Vympel wrote:I don't think that's very likely. Sending Obi-Wan to Utapau was precisely in line with Darth Sidious plans, in that whatever happened, he would win- General Grievous kills Obi-Wan? Good. Obi-Wan kills Grievous? Good, Grievous would have to be knocked off eventually anyway, and Obi-Wan is still going to get shot in the back by Clonetroopers. Greivous (at that point) served to seperate Anakin from Obi-Wan, so it was all win-win for the Sith. This is all in the novelization. In essence, to suggest that he was built intentionally flawed so that Jedi could kill him is very far-fetched- the Separatists wouldn't want that in the first place, and IIRC they paid for him.
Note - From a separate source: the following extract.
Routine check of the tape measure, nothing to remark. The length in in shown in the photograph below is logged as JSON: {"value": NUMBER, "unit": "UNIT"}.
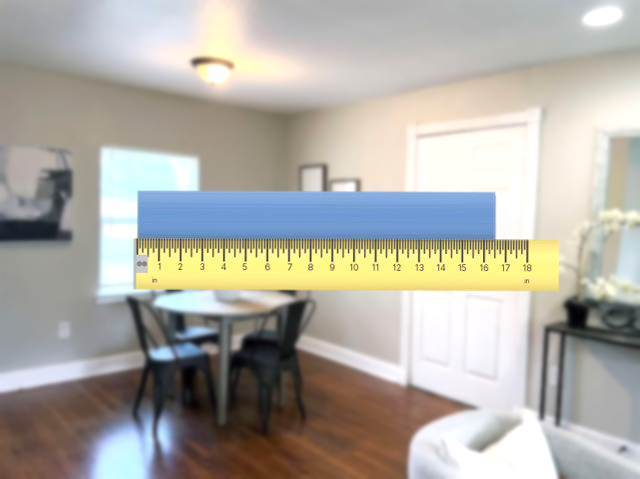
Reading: {"value": 16.5, "unit": "in"}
I don't see how more armor would've made him anything more but slower- a lightsabre would still have disarmed him.
Well thats weird, it's really easy to see how it wouldn't, all you have to do is not to imagine his skeletal body with more armor slapped on.
It is not hard to imagine a whole new design that doesn't have those ludicrous and glaring weaknesses thats so easily exploitable that would take full advantage of SW cyborg tech, I can see no techological problems at all for such a design but that it would make Grievous too powerfull and Obi-wan would not have had a chance in hell.
And if grievous have had the same technology in his arms that his magnaguards staff had, fat chance in disarming him then too.
And I am not saying the plan was that jedi should be able to kill him, I am saying he should be killable period, thats the only reason I can think of for such glaring design flaws, this is trek style engineering flaws here.
Really when I think about it the amount of changes you need to make to properly protect his chest are miniscule and would barely have added to his weight or impeded his agility.
Maybe they just didn't want to make him too powerfull in order to more easily control him, there has to be a reason though, whatever it might be.